__PROVIDED MATERIAL__
====================

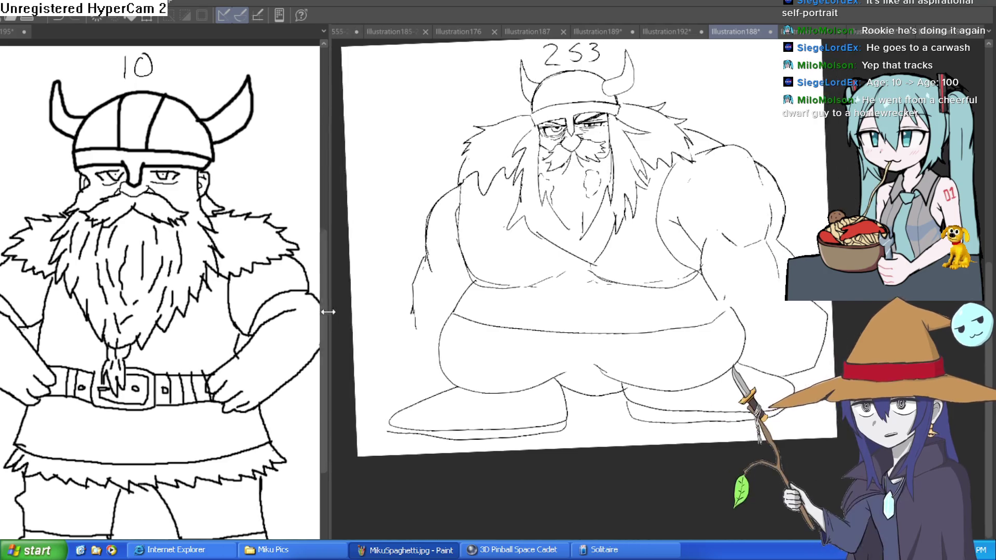
pyautogui.moveTo(384, 296); pyautogui.dragTo(259, 295)
pyautogui.scroll(3, 693, 303)
pyautogui.scroll(-3, 693, 304)
pyautogui.scroll(1, 693, 304)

====================

__YOUR GOAL__
Could you write out the whole listing exactly, dropping the pictures?

__REPLY__
pyautogui.moveTo(384, 296); pyautogui.dragTo(259, 295)
pyautogui.scroll(3, 693, 303)
pyautogui.scroll(-3, 693, 304)
pyautogui.scroll(1, 693, 304)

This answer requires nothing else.